DonorLedger vs Little Green Light: which fits tiny nonprofits?
If you’re a volunteer treasurer, the real question is not “which platform has the most features?” It’s “which tool fits the way our donations actually happen?” DonorLedger is built for tiny nonprofits that need clean records, IRS-compliant receipts, and one-click year-end giving statements without adopting a full CRM. Little Green Light is the better fit when your organization actively fundraises and needs a broader donor-management system with campaigns, mailings, and volunteer tracking.
At a glance
- DonorLedger: donation records first, with IRS-compliant receipts and one-click year-end statements for every donor at once.
- Little Green Light: a full donor-management CRM with fundraising pipelines, mailings, and volunteer tracking.
- DonorLedger is simpler and uses one flat plan; Little Green Light is priced by number of donor records.
- DonorLedger is especially strong for offline gifts like checks, cash, and in-kind donations because it is the system of record, not a payment processor.
- Little Green Light is the stronger choice if you need ongoing fundraising workflows, not just compliant recordkeeping.
Pricing
DonorLedger uses one plan: $15/month or $144/year, with a 7-day free trial and no credit card required. That makes the value proposition easy to understand for a tiny org: you get records, receipts, and year-end statements without worrying about tiers, add-ons, or per-donor fees.
Little Green Light is priced by number of donor records, which can make sense for a CRM that grows with your fundraising database. But for a small volunteer-run group that mainly needs to keep donation records straight and send compliant statements once a year, a simpler flat-price tool is often easier to budget for and easier to keep using.
Compared
- DonorLedger is built for fast gift entry, with date/fund/method fields that stick between entries—useful on counting night when you’re entering a batch of donations.
- DonorLedger can import a CSV and auto-create donors from an existing spreadsheet, which is helpful if your current system is a donation tracking spreadsheet.
- DonorLedger includes required IRS acknowledgment wording for cash, in-kind, and quid pro quo gifts, so receipts and statements are not starting from a blank page.
- DonorLedger can generate year-end statements for every donor at once, including itemized gifts, fund totals, and IRS language, then email them in bulk or produce a print-ready stack for donors without email.
- DonorLedger tracks funds and is designed to record offline gifts such as checks, cash, and in-kind donations.
- Little Green Light is broader: it is a full CRM for fundraising pipelines, mailings, and volunteer tracking.

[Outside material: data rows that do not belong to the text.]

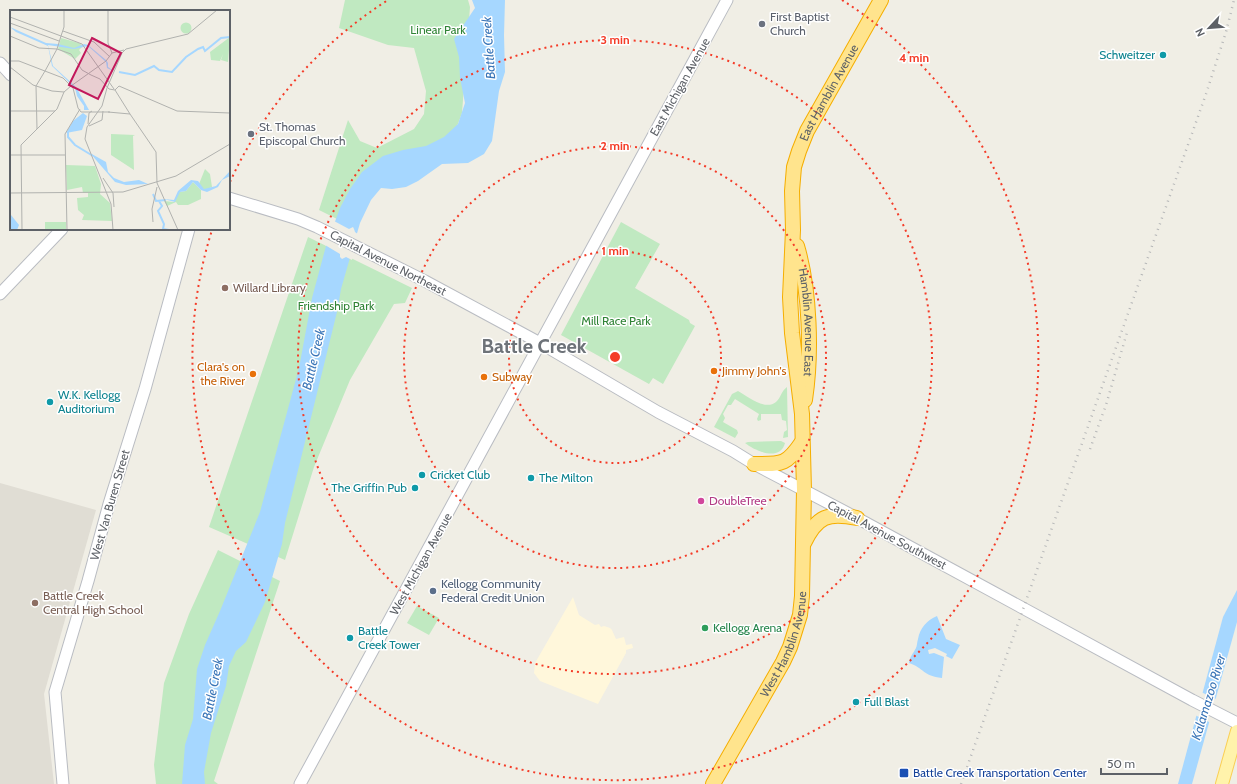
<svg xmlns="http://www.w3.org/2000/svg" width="1237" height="784" viewBox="0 0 1237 784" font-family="Cabin,sans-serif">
<rect width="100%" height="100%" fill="#f0eee5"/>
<polygon fill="#fff7db" points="573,597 579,615 595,625 599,624 601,627 604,626 610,628 612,630 616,639 624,637 626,645 632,644 633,648 626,650 626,653 598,704 540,681 534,673 535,663"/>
<polygon fill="#e0ddd4" points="0,483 96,510 44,694 54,784 0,784"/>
<g fill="#c0e9c1">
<polygon points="345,0 468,0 470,7 462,113 453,137 341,213 337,219 319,210 348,120 360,141 377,148 414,129 424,114 426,91 414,48 388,45 339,28"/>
<polygon points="621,222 660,244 635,288 689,320 690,323 695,326 663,384 653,378 649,384 561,335"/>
<polygon points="308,237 412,288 405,303 394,304 350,380 314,467 285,560 209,527"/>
<path d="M787 387 788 437 783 438 784 432 787 430 786 421 782 420 781 414H761V420L758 421 757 419 759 414 735 399 731 405H728L723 414 725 418 723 422 737 430 738 433 735 438 714 427 732 394 738 391C747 396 765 411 776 402 781 398 781 391 787 387Z"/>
<path d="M781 441 785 443C780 462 755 451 745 443L748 442Z"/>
<polygon points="218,550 280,581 214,781 218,784 156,784 154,765 164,683 189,614"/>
<polygon points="417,606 439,618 429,635 407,623"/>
</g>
<g fill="#a6d7ff">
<polygon points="472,0 505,0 504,35 505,72 499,91 492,141 484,154 468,163 442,164 418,181 406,187 392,189 381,188 371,200 360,223 341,289 337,312 285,523 282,544 265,602 246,642 236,651 229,666 226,686 211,733 204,772 205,784 182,784 185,745 193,719 197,669 205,645 220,611 260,512 299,368 312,298 326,246 340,208 350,189 362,172 383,156 403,150 426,146 444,137 458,124 465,103 460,78 459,57 454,39 475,8"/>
<polygon points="1237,590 1237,622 1192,784 1178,784 1223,617"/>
<path d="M937 616 946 639 960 645 952 659 946 656 947 654 935 648 928 650 929 654 934 653 944 657 942 678C923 676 924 668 909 663 910 656 913 654 916 648 917 646 917 642 918 639 920 628 927 620 937 616Z"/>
</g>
<g fill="#f0eee5">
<polygon points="334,221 349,229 353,227 354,229 355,232 359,235 352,260 346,257 342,259 340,257 340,254 325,245"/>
<polygon points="1201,692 1218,700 1211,723 1195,715"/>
</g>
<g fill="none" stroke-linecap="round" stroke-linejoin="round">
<defs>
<g id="secondary">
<polyline points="0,63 11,75"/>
<polyline points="229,198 298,219 317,227 425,281 540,343 658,412 733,451 754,464 857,518 1192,700 1237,723"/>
<polyline points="0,294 62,229"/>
<polyline points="63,784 55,692 88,581 109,504 145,389 189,229"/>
<path d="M300 784C444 524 584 261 727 0"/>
</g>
<polyline id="primary" points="1222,784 1237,731"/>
<g id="highway">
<path id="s1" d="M797 246C810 290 812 354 805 400"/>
<path d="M754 464C781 464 786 466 802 442"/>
<path d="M804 543C817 516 828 512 857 518"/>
<path id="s2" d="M713 784 783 662 790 647 800 615 802 596 804 490 802 414 792 333 790 297 793 230 792 191 794 167 799 151 807 131 881 0"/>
</g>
</defs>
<use href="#secondary" stroke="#b9bcc2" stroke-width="13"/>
<use href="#primary" stroke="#facf54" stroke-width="14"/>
<use href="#highway" stroke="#f5ae00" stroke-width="16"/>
<use href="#secondary" stroke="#fff" stroke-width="11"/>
<use href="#primary" stroke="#fff3ab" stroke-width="12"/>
<use href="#highway" stroke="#ffe48d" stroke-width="14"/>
<g stroke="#b6b7b8" stroke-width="2.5" stroke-dasharray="1 5" stroke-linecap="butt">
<polyline points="1090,449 1106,405 1128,329"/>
<polyline points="961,784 1206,94 1226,32 1234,0"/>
</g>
</g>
<g fill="none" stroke="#f43c28" stroke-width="2" stroke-dasharray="2 4">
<circle cx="615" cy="357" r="106"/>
<circle cx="615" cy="357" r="211"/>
<circle cx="615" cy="357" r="317"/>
<path d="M230 182A423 423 0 0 1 388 0M842 0A423 423 0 1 1 212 230"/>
</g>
<g fill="#6b7280" stroke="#fff" stroke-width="1.5">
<circle cx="762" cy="24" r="4"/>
<circle cx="251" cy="134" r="4"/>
</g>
<g fill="#0f9aa8" stroke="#fff" stroke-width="1.5">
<circle cx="1163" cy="55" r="4"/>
<circle cx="50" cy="402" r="4"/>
<circle cx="422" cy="475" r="4"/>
<circle cx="531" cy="478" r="4"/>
<circle cx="415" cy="488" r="4"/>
<circle cx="350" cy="638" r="4"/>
<circle cx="856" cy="702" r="4"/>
</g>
<g fill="#8d6e63" stroke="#fff" stroke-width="1.5">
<circle cx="225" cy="288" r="4"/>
<circle cx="35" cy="603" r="4"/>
</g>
<g fill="#e8710a" stroke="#fff" stroke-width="1.5">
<circle cx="714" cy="371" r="4"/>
<circle cx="253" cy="374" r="4"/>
<circle cx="484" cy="377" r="4"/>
</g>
<circle fill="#d1479c" stroke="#fff" stroke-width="1.5" cx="701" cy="501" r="4"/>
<circle fill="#5c6f8a" stroke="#fff" stroke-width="1.5" cx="433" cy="591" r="4"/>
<circle fill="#2e9e5b" stroke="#fff" stroke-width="1.5" cx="705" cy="628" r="4"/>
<rect fill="#1a4fb4" stroke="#fff" stroke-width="1.5" x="899" y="768" width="10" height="10" rx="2"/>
<g text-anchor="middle" stroke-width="3" stroke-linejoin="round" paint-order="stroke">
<g font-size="12" fill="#5b616d" stroke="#fff" text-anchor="start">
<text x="770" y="21">First Baptist<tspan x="770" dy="14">Church</tspan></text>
<text x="259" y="131">St. Thomas<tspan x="259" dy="14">Episcopal Church</tspan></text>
</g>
<g font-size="12" fill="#2f8335" stroke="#fff">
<text x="438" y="34">Linear Park</text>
<text x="336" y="310">Friendship Park</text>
<text x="616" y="325">Mill Race Park</text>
</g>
<g font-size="12" fill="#0d838f" stroke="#fff" text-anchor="start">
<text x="1155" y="59" text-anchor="end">Schweitzer</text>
<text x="58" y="399">W.K. Kellogg<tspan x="58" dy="14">Auditorium</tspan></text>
<text x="430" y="479">Cricket Club</text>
<text x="539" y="482">The Milton</text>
<text x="407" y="492" text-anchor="end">The Griffin Pub</text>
<text x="358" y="635">Battle<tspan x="358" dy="14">Creek Tower</tspan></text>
<text x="864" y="706">Full Blast</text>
</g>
<g font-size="12" fill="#5d6167" stroke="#fff">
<text transform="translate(680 87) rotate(-61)" y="4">East Michigan Avenue</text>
<text dy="4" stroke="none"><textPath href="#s2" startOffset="722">East Hamblin Avenue</textPath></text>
<text transform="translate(388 263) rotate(27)" y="4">Capital Avenue Northeast</text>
<text dy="4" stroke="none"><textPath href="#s1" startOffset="77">Hamblin Avenue East</textPath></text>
<text transform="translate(110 505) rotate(-74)" y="4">West Van Buren Street</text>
<text transform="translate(887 535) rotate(28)" y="4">Capital Avenue Southwest</text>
<text transform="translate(421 564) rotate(-61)" y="4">West Michigan Avenue</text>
<text dy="4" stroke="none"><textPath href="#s2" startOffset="158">West Hamblin Avenue</textPath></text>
</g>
<g font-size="12" fill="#785e54" stroke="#fff" text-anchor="start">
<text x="233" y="292">Willard Library</text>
<text x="43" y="600">Battle Creek<tspan x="43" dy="14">Central High School</tspan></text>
</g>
<g font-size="12" fill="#c56008" stroke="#fff" text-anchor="start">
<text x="245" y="371" text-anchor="end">Clara's on<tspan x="245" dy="14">the River</tspan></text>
<text x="722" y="375">Jimmy John's</text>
<text x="492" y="381">Subway</text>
</g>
<g font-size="12" fill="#b23c85" stroke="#fff" text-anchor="start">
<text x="709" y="505">DoubleTree</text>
</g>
<g font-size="12" fill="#4e5e75" stroke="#fff" text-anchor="start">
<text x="441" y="588">Kellogg Community<tspan x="441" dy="14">Federal Credit Union</tspan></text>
</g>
<g font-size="12" fill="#27864d" stroke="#fff" text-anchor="start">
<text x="713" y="632">Kellogg Arena</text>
</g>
<g font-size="12" fill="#164399" stroke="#fff" text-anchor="start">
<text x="913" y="777">Battle Creek Transportation Center</text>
</g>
<g font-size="13" font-style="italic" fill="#3b76b8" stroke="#fff">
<text transform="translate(488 48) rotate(-94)" y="5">Battle Creek</text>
<text transform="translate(313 359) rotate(-77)" y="5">Battle Creek</text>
<text transform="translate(212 689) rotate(-79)" y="5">Battle Creek</text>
<text transform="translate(1208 697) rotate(-73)" y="5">Kalamazoo River</text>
</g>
<g font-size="20" font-weight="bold" fill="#6e7379" stroke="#fff">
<text x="534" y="353">Battle Creek</text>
</g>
</g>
<g transform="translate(10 10)">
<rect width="220" height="220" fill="#f0eee5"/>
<path d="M170.5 18a5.5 5.5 0 1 1 11 0a5.5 5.5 0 1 1-11 0ZM220 27 218 52 211 50 213 44 210 51 201 50 200 42ZM51 28 69 33 73 36 69 40 71 43 65 49 48 39ZM101 124 125 125 123 126 124 160 101 145ZM56 155 85 156 91 174 90 184 100 193 102 211 72 210 74 205 68 200 67 188 78 187V183H73L72 177 57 180ZM195 159 200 164 202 177 197 179H192L189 174ZM183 172 191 180V189L178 195H168L166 192 157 196 154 191 164 192 169 182 176 181ZM35 212H56V220H35Z" fill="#c0e9c1"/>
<path d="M0 17 36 33 48 34 64 38 74 34 78 35 96 50 98 53V57L105 62 97 58 96 52 78 36 64 39 38 35 43 56 66 77 79 100H74V96L67 86 65 78 42 56 38 36 6 22ZM73 103 77 106 72 120 56 123 63 111ZM80 143 96 152 98 162 104 168 114 172 129 170 138 174 116 175 105 172ZM220 161V166L212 170 208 177 197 182 191 180 183 172 176 181 170 182 165 192 154 189 164 190 168 181 181 170 188 171 194 179 206 176ZM0 194 1 205 9 215 7 220H0Z" fill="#a6d7ff"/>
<path fill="none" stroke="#a6d7ff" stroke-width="2" d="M109 62 125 65 144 56 149 60 162 62 176 47 188 39 193 37 195 41 211 28 220 27M58 121V127L65 135 83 146M143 184 146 191 156 190M149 191 152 196 148 201 154 214 153 219 159 220"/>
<path fill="none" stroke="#b1b2af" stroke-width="1" d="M54 0V17L51 26 72 34 104 79M98 0V33L102 43M0 7 51 26 47 39 61 44 72 60 81 65M0 13 49 31M53 21 84 32 100 47M0 26 29 38 47 39M112 43 116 39 178 24 207 0M0 51H9L53 68 63 78 68 98 71 102H100M0 57 23 75 42 81 54 82M35 61 47 39M81 65 90 69 99 79 105 80 109 76 167 101 220 103M61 76 96 51 102 43 114 40M97 78 112 43M97 78 92 96 77 117 75 129 101 194 103 220M105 80 120 104M0 101H45M98 102 120 104M120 104 146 142 147 173M78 114 79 103 82 101M79 116 92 110 93 101M27 119 26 76 35 61M0 145H55M93 168 103 183 104 197M147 173 168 220M0 183 113 182 166 166 220 134M143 212 142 199 147 177M12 220 11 135 47 99 54 82 61 76M57 220 55 124 70 99"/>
<path fill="#c2185b" fill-opacity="0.15" stroke="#c2185b" stroke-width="2" d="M82 28 111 43 88 89 59 75Z"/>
<rect width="220" height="220" fill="none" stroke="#5d6167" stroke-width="2"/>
</g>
<circle cx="615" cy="357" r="6" fill="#f43c28" stroke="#fff" stroke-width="2"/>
<g font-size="12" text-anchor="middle" font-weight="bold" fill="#f43c28" stroke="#fff" stroke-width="3" stroke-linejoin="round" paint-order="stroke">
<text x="615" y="44">3 min</text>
<text x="914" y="62">4 min</text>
<text x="615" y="150">2 min</text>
<text x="615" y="255">1 min</text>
</g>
<g transform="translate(1209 28) rotate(244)" stroke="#ffffff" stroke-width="3" paint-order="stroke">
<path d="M0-3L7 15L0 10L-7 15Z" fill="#5d6167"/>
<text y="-6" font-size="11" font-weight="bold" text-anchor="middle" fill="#5d6167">N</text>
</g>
<path d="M1101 768v6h66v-6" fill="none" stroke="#5d6167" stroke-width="2"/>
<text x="1107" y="768" font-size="12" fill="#5d6167" stroke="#ffffff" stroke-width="3" paint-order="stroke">50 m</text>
</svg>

- Little Green Light is better suited to organizations that run campaigns, manage donor communications, and want a central system for more than just receipts and statements.
Where Little Green Light is the better choice
- Choose Little Green Light if your organization actively fundraises and needs a real CRM, not just donation records.
- It makes more sense if you want fundraising pipelines, mailings, and volunteer tracking in the same system.
- If your team already thinks in terms of campaigns, donor journeys, and ongoing outreach, Little Green Light’s broader toolkit may fit better.
- If you have the time and staff capacity to maintain a richer donor database, the extra structure can be an advantage rather than a burden.
Where DonorLedger wins
- DonorLedger is simpler: records, receipts, statements, done.
- The one flat price is easier for tiny nonprofits, booster clubs, PTOs, rescues, and food pantries to budget for.
- IRS-compliant wording is built in for the kinds of acknowledgments small orgs actually need.
- One-click year-end statements are the standout feature for January, when volunteer treasurers are trying to finish fast and avoid mistakes.
- Because DonorLedger is the system of record, it covers offline gifts that payment platforms only handle when the donation flows through them.
- It is a strong fit if your current process is a spreadsheet and you mainly need to upgrade into something safer and faster without adopting a full CRM.
Who should choose which
- Choose DonorLedger if you are a volunteer treasurer at a tiny nonprofit, PTO, booster club, rescue, food pantry, or small church that mainly needs donation records, receipts, and year-end statements.
- Choose DonorLedger if most gifts are checks, cash, or in-kind donations and you want a clean system of record for offline giving.
- Choose Little Green Light if your organization is larger, actively fundraises, and needs campaigns, mailings, and volunteer tracking as part of day-to-day operations.
- If you are still living in a donation tracking spreadsheet and only need a better way to record gifts and send compliant statements, DonorLedger is usually the lighter lift.
A practical way to decide
- List the last 12 months of donation work your treasurer actually did: entering gifts, sending receipts, preparing year-end statements, and maybe importing a spreadsheet.
- If that list is mostly recordkeeping and compliance, DonorLedger is probably enough.
- If that list includes campaigns, donor outreach, and volunteer coordination, Little Green Light may be worth the extra CRM depth.
- If you are unsure, start with DonorLedger’s free year-end statement generator to see how the year-end workflow feels before you commit to a full system.